Research on decision fatigue shows something brutal: As the day goes on, your judgment gets measurably worse.
You take shortcuts. You default to the easy answer. You say yes when you meant to say no.

That’s why the smartest, most successful people in the world have figured out a counterintuitive trick — they decide less. They automate.

Barack Obama wore only gray or blue suits as president. He said it out loud: “I don’t want to make decisions about what I’m eating or wearing because I have too many other decisions to make.”

Steve Jobs wore the same black turtleneck and jeans every day. Maybe it was his signature look, but it also eliminated a decision he’d otherwise have to make every morning.

You don’t need to wear a uniform, but you do need to understand the principle:
​Every decision you eliminate becomes fuel for the decisions that really matter.

Three Practices to Stop Decision Fatigue

Pre-decide the small stuff. ​
Sit down on Sunday and figure out what you’re going to eat for breakfast that week, what time you’ll go to the gym, what your first hour of the day looks like. Think of it as batching your decisions. Make them once and let them run on autopilot all week. Every decision you automate is more mental fuel available for what matters.

Front-load the hard decisions. ​
Your decision-making power is highest in the first two or three hours of the day. Most people waste those peak hours on email and to-do list cleanup. The strategic move is the opposite — schedule for the morning that hard call, that big creative work, or that important conversation. Pull the tiny choices to later in the day and put your one big important decision at the front.

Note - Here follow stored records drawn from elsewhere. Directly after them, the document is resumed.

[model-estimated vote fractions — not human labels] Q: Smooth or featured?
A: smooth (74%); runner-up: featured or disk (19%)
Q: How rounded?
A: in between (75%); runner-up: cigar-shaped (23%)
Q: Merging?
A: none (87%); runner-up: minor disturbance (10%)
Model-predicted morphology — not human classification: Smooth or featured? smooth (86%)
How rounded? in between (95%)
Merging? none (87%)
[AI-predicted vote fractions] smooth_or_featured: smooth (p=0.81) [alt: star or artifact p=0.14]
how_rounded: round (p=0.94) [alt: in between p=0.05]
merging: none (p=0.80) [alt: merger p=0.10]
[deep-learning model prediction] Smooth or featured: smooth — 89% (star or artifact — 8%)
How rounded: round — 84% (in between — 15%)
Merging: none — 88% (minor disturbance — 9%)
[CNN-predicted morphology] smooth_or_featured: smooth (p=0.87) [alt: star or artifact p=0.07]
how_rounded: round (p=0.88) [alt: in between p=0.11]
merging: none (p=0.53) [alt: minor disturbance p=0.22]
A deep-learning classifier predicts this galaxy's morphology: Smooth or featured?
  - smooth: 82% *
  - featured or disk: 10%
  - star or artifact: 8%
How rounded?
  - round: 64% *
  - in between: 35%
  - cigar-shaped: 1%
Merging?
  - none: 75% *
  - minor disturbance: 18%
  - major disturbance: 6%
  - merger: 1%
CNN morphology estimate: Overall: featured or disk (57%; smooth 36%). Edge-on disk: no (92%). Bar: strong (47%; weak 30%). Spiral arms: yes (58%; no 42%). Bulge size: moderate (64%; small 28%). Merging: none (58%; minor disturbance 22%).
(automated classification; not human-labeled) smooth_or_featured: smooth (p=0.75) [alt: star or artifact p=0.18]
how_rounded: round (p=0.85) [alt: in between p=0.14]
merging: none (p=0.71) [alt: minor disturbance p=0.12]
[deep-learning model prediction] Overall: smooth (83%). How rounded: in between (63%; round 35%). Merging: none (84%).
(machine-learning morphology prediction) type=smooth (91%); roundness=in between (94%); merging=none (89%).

Create defaults for recurring choices. ​
Have the same breakfast a few days a week. They wrote about how Jennifer Aniston used to eat the same salad every day on the set of Friends — maybe it was a weight loss thing, maybe it was just not wanting to make a decision. Have a default answer for new requests too. Don’t decide on the spot — tell people you’ll get back to them, and decide when you can actually be clear.

The Mindset That Makes It Stick

Here’s what I want you to internalize:
Your decision-making capacity is a finite resource; treat it like money.

You wouldn’t spend a hundred dollars on gum, and then wonder why you can’t afford dinner. Stop spending your best mental energy on what to wear and what to eat, and then wondering why you have nothing left for the decisions that actually shape your life.

Protect the tank. Spend it on purpose. Save it for what matters.

Your Challenge This Week

Pick three decisions you make every single day and eliminate them.
Pre-decide them on Sunday. Put them on autopilot.
Then notice what shows up in the mental space that opens up.

Because the people doing the biggest, clearest, most strategic, most creative work in the world have figured out the same secret.

They’re not deciding more.
They’re deciding less and deciding better.